プロ野球PRESSBACK NUMBER
混乱を極めた2016年の中日――。
大野雄大の魂の言葉は天に届くか?
text by
伊藤哲也Tetsuya Ito
photograph byKyodo News
posted2017/01/02 11:30
本拠地最終戦後のセレモニーで、ファンにあいさつする中日・大野雄大。誠意ある彼の言葉は、ファンの鬱憤を束の間晴らすこととなった。
「来年も応援よろしくとは、軽々しく言えません」
球団には大量の電話と投書が届いた。
そして2016年シーズンのナゴヤドームの最終戦(9月25日)。すでに、チームは19年ぶりに最下位が決定していた。
監督不在でのセレモニーで、あいさつに立った佐々木崇夫球団社長の謝罪スピーチでは、「お詫びじゃ済まないんだよ!」と罵声が飛び交う異様なムードが漂う始末だった。
ただ、そんな喧噪の中で唯一の救いといっていいのが、選手会長としてあいさつに立った大野雄大の言葉だった。
「今ここで、来年も応援よろしくお願いしますと軽々しく言うことはできません。我々が今すべきことはドラゴンズを応援したい、選手と一緒に戦いたいと思っていただけるようなチームづくりをすることだと思う。選手個々がどうしたらチームが強くなるのかを考え、必ず強いドラゴンズを取り戻すために精進しますので、見ていてください」
2015年のヤクルトのように最下位から優勝は……。
この決意表明には、フラストレーションがたまっていたナゴヤドームの雰囲気も一変。温かい拍手で包まれた。
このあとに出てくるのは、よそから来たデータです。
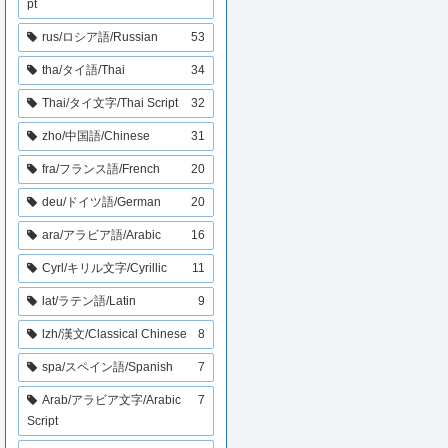
pt
rus/ロシア語/Russian
53
tha/タイ語/Thai
34
Thai/タイ文字/Thai Script
32
zho/中国語/Chinese
31
fra/フランス語/French
20
deu/ドイツ語/German
20
ara/アラビア語/Arabic
16
Cyrl/キリル文字/Cyrillic
11
lat/ラテン語/Latin
9
lzh/漢文/Classical Chinese
8
spa/スペイン語/Spanish
7
Arab/アラビア文字/Arabic
7
Script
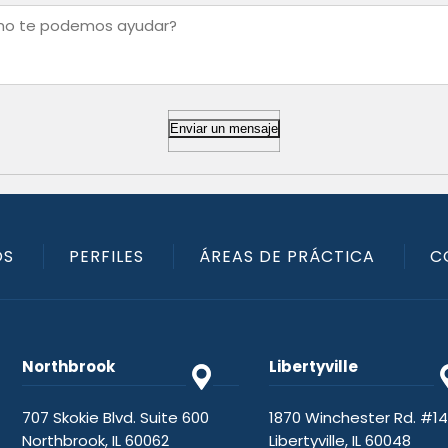
Enviar un mensaje
OS
PERFILES
ÁREAS DE PRÁCTICA
C
Northbrook
Libertyville
707 Skokie Blvd. Suite 600
1870 Winchester Rd. #1
Northbrook, IL 60062
Libertyville, IL 60048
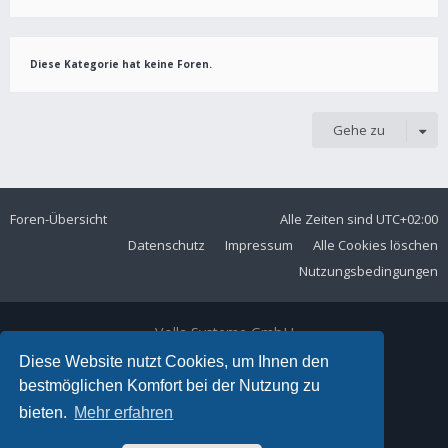
Diese Kategorie hat keine Foren.
Gehe zu
Foren-Übersicht
Alle Zeiten sind
UTC+02:00
Datenschutz
Impressum
Alle Cookies löschen
Nutzungsbedingungen
Volla Systeme GmbH
Kölner Straße 102
Diese Website nutzt Cookies, um Ihnen den
42897 Remscheid
bestmöglichen Komfort bei der Nutzung zu
Telefon:
+49 2191 59897 61
bieten.
Mehr erfahren
E-Mail:
forum@volla.online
ただ、大野の言葉を現実のものとするのは決してたやすいことではない。
2017年シーズンは、谷繁監督休養後に監督代行を務めた森繁和ヘッドが監督に昇格。谷繁監督との関係が悪化していた落合博満GMに対しても周囲の反発が強く、契約期間満了として1月末で退団することが決まった。
まさしく新体制での船出となるが、2015年のヤクルトのように最下位から一気に優勝まで登り詰める可能性は……というと疑問符がつく。
FA権を取得していた大島洋平、平田良介の両外野手が残留。何とか流出を阻止し、新外国人は'15年にドジャースで11発を放ったキューバ人のゲレーロ、守護神候補としてベネズエラ人の2メートル左腕・アラウホを獲得した。
主砲のビシエドを含めて中南米軍団を形成するが、助っ人に関しては日本野球への対応力など、フタを開けてみなければわからない。
先発陣補強のため、DeNAからFA宣言した山口俊の獲得に乗り出したが、巨人との一騎打ちで敗れるなど、ここまでは目立った補強はない。